Budget Measures Targeting Market Infrastructure

The 2026-27 budget explicitly acknowledges these structural constraints by focusing on the post-issuance ecosystem of corporate debt. The proposed market-making framework, combined with total return swaps on corporate bonds and derivatives based on corporate bond indices, seeks to improve liquidity, enhance price discovery, and facilitate better risk-sharing. These functions are essential foundational steps if bond markets are to effectively complement bank lending in providing the necessary risk capital to achieve the ambitious Viksit Bharat vision for 2047.

The sharpest contrast with mature financial systems lies in institutional investor depth. Pension and insurance assets in India together amount to less than 30% of GDP. In countries like Canada and the Netherlands, these patient capital pools exceed 150–200% of GDP. Such capital finances critical infrastructure, housing, and energy transitions without overwhelming banks or public budgets. India's lack of comparable depth explains why long-term projects remain excessively dependent on banks and the state, and why genuine financial deepening often stalls.

Building Long-Term Risk Capital Channels

The budget attempts to address this institutional gap through complementary asset-creation and risk-mitigation mechanisms. The Infrastructure Risk Guarantee Fund is designed to partially de-risk long-term infrastructure lending, while the proposed recycling of Central Public Sector Enterprise real estate assets through dedicated REITs aims to expand the supply of stable, yield-generating instruments suited to institutional portfolios. These measures strategically seek to align long-term domestic savings with long-maturity investment needs.

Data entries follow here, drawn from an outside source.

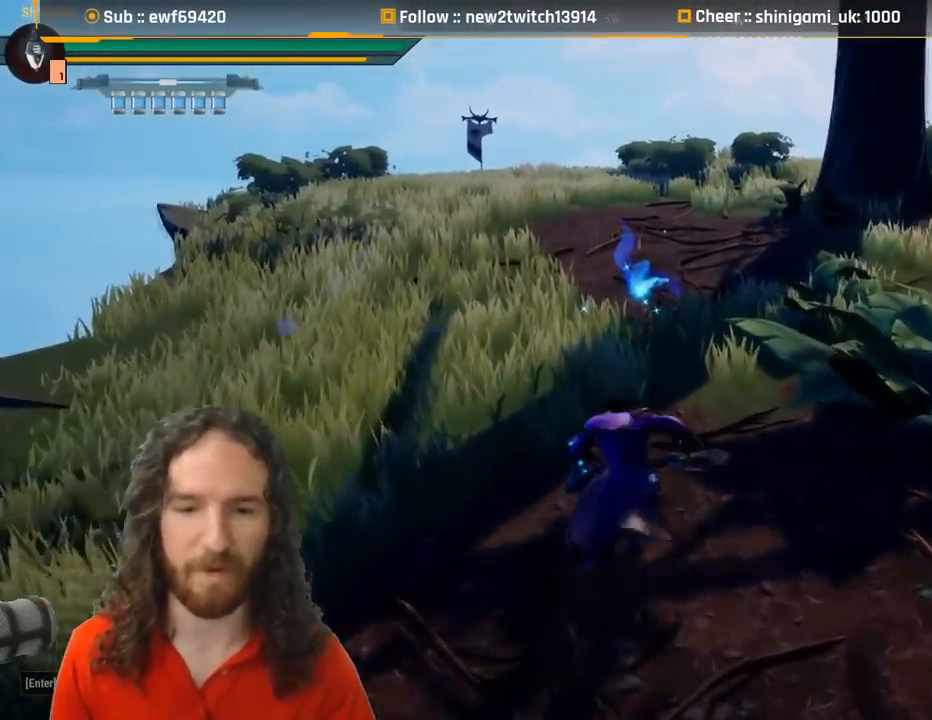
{"keys": ["shift", "w"], "mouse": [], "events": []}
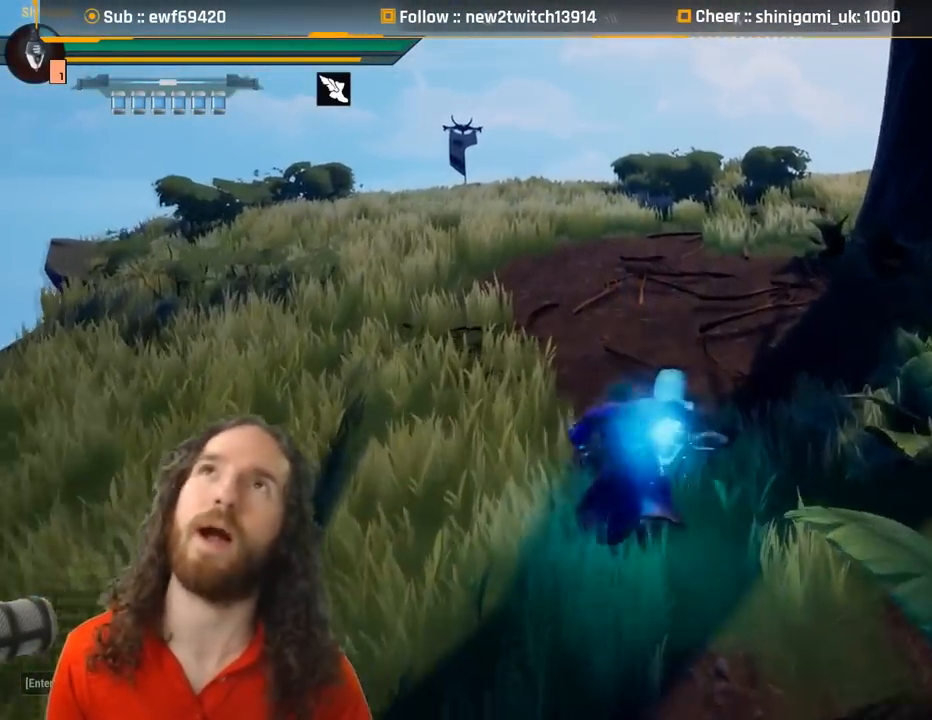
{"keys": ["a", "shift", "w"], "mouse": [], "events": [[501, "a", "down"]]}
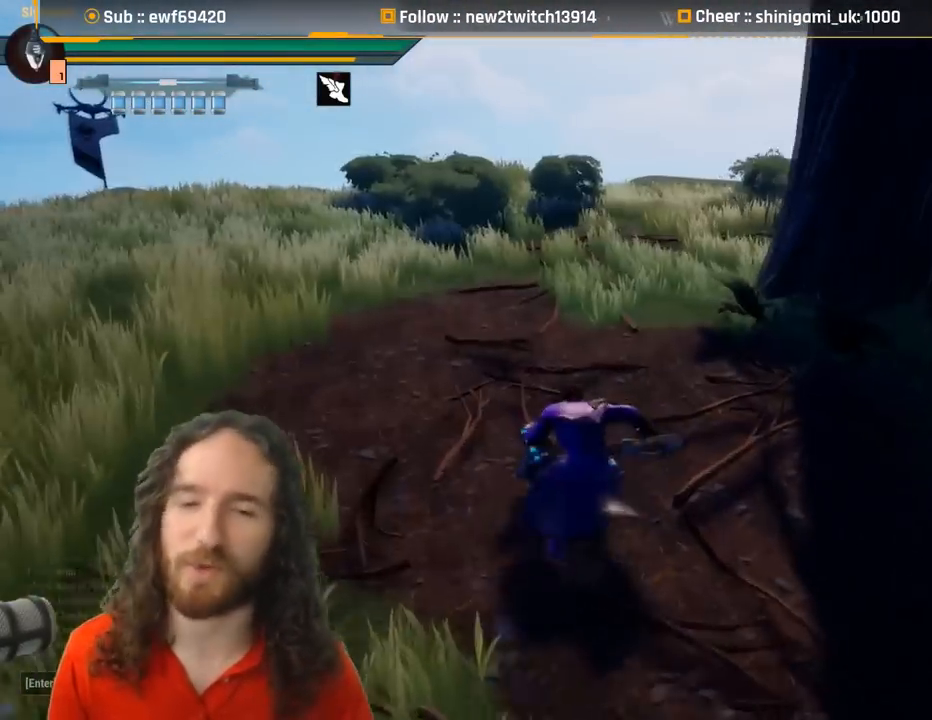
{"keys": ["a", "shift", "w"], "mouse": [], "events": [[233, "space", "down"], [450, "space", "up"]]}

India has excelled at transactional liquidity—digital payments have transformed daily economic life, making payments a near-frictionless public utility. However, balance-sheet liquidity, essential for the capacity to absorb and distribute financial risk, remains underdeveloped. In mature financial systems, economic shocks are cushioned across multiple layers involving banks, bondholders, insurers, pension funds, and capital markets. In India, risk still flows disproportionately back to banks and ultimately the sovereign. This structural weakness explains why credit booms are often followed by painful clean-up cycles. Capital was not absent; sophisticated risk-sharing mechanisms were.

The budget's comprehensive measures aim to deepen market infrastructure, expand the repertoire of financing instruments, and channel long-term funds into infrastructure and real estate sectors. This should gradually strengthen the broader bond-based financing ecosystem, creating a more resilient financial architecture capable of supporting sustainable, high-quality growth for decades to come.